Using the information
**a.** In the post on numbering our days, in what city did the father's brother Joe die?
**b.** Echo the stretch of the post on numbering our days from "Last to arrive, last" through "it should be.", keeping every word the same.
**c.** Turn the paragraph of the post on numbering our days that begins "Dad is the last of the six siblings" into a short bulleted list that keeps its main facts.

Excerpt provided
────────────────────────────────────────

Quick, what day of the year is it?! Easy, right? And easy tomorrow if I ask the same question. Indeed for the next 31 or so days – all of January – it will be easy. By February, however, some of us (most of us) will have to pause and add it up. And 2016 is a leap year too, so the same question by March or April will be akin to asking me an algebra equation.
Quick, what day of your life is it? How many days down? That’s a harder one. For me it’s 17, 638.
How many days to go in your life? Will you make the next 365/366? Will I make 18, 000 days? For me that’s another 362 days away, just after Christmas 2016.
Today, the last day of 2015, I am going in to visit my father in his dementia ward. I will be telling him that as of five days ago, he is the last surviving sibling of his family. Dad’s brother Joe died in Belfast this past week, taken out by a heady cocktail of alcohol and Alzheimers.
Dad is the last of the six siblings that survived into adulthood. Another 7 didn’t, including a set of twins and one twin of another set, who all were still born or died soon after birth. It’s a wonder his mother survived all of that herself. Dad is also the youngest of his siblings, so there is a melancholy symmetry to it all; last to arrive, and now, last to go.
Last to arrive, last to go. That’s not only a melancholy symmetry, it’s actually one we all hope to emulate. There’s something comforting about those predictable figures. That’s the way it should be.
But how often it is not. How often death takes people in an untimely fashion. Haphazard even in the midst of the tried and true pattern of ageing and dying. There’s nothing sequential about it at all really, as if the exception proves the rule. The rule has been broken and cuts across not just sibling relationships, but mother/daughter, father/son, husband/wife boundaries. Grief sidles up to us when we least expect it.
Psalm 90:12 says “Teach us to number our days, that we might have wise hearts.”

────────────────────────────────────────

Information given
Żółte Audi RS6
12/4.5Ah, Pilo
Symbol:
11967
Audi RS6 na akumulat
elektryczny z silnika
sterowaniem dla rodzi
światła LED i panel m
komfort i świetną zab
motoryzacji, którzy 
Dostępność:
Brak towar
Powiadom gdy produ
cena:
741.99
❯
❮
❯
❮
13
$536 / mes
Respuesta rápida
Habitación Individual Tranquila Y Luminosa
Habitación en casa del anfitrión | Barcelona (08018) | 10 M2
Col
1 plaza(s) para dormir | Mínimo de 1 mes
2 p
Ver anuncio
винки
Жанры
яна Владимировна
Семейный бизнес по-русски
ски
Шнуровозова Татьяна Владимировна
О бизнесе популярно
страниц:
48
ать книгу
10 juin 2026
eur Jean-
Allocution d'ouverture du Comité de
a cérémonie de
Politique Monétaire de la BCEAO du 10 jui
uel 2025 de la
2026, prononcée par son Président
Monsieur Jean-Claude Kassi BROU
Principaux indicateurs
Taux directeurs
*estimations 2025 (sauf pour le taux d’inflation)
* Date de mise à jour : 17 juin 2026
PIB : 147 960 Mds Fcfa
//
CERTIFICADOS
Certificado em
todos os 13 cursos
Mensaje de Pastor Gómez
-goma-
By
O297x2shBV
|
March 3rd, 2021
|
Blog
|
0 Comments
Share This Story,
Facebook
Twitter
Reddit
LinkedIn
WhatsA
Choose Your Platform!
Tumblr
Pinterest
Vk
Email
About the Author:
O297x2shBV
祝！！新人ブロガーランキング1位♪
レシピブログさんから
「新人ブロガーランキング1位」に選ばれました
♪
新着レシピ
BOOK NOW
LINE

────────────────────────────────────────

Expected outputs
**a.** Belfast

**b.**
Last to arrive, last to go. That’s not only a melancholy symmetry, it’s actually one we all hope to emulate. There’s something comforting about those predictable figures. That’s the way it should be.

**c.**
- Dad is the last living of the six siblings who survived into adulthood.
- Seven other siblings did not survive, including a set of twins and one twin of another set. All were stillborn or died soon after birth.
- It's a wonder his mother survived all of that herself.
- Dad is the youngest sibling: last to arrive, and now last to go.